• Extrait du forum
***

Ben le mieux c'est d'aller poser ta question sur l'autre fil ... edd72 saura mieux te répondre.
http://forums.macg.co/mac-os-x/lion-et-ses-bugs-sur-mon-macbook-blanc-1156662.html#post12036982


----------



## Felix63 (23 Juillet 2012)

Anonyme a dit:


> Ben le mieux c'est d'aller poser ta question sur l'autre fil ...


L'autre fil ne répond (éventuellement) qu'à ma 2ème question et c'est surtout la 1ère qui m'intéresse tout de suite 
Désolé de t'avoir froissé, je n'insiste pas


----------



## Anonyme (23 Juillet 2012)

Felix63 a dit:


> L'autre fil ne répond (éventuellement) qu'à ma 2ème question et c'est surtout la 1ère qui m'intéresse tout de suite
> Désolé de t'avoir froissé, je n'insiste pas



Qui a dit que tu m'aurai froissé ?

***

• À réaliser
a. Dans l'extrait du forum, pourquoi Felix63 refuse-t-il de reporter sa demande sur l'autre fil ? Répondez en une à trois phrases.
b. Recopiez l'extrait du forum depuis « ## Anonyme (23 » jusqu'à « m'aurai froissé ? » inclus.

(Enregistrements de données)

***

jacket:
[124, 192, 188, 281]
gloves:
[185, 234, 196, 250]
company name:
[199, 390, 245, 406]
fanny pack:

***

• Réponses rédigées
a. Selon Felix63, l'autre fil ne répond, éventuellement, qu'à sa deuxième question. Or c'est surtout la première qui l'intéresse dans l'immédiat.

b.
## Anonyme (23 Juillet 2012)

Felix63 a dit:


> L'autre fil ne répond (éventuellement) qu'à ma 2ème question et c'est surtout la 1ère qui m'intéresse tout de suite
> Désolé de t'avoir froissé, je n'insiste pas



Qui a dit que tu m'aurai froissé ?